WORK REQUEST: Locate every line in the rows below that contains the string "lowest" and copy each such line verbatim.

RECORDS SUPPLIED:

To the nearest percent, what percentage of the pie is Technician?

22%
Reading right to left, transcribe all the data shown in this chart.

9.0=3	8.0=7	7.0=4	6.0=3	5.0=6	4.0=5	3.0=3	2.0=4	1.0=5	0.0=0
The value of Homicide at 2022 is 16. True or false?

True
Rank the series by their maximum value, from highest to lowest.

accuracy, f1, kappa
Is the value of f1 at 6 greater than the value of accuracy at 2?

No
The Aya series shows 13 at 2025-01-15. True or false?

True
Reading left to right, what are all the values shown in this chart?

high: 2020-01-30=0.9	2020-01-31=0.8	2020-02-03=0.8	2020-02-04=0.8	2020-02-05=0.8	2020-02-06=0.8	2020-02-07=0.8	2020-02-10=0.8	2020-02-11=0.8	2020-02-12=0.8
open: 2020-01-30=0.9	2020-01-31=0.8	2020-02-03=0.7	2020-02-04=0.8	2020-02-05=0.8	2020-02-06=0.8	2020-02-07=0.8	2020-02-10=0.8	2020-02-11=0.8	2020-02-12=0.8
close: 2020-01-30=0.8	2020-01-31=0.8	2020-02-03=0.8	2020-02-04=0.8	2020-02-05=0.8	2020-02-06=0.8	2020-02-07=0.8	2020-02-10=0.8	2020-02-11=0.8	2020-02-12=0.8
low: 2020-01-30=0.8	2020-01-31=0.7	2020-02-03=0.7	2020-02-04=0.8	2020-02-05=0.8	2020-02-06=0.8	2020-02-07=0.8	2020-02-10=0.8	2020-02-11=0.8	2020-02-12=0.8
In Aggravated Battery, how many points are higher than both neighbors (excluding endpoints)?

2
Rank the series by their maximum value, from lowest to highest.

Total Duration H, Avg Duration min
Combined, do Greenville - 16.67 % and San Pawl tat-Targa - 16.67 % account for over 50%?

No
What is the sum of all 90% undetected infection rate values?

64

RESULT OF THIS TASK:
Rank the series by their maximum value, from highest to lowest.
Rank the series by their maximum value, from lowest to highest.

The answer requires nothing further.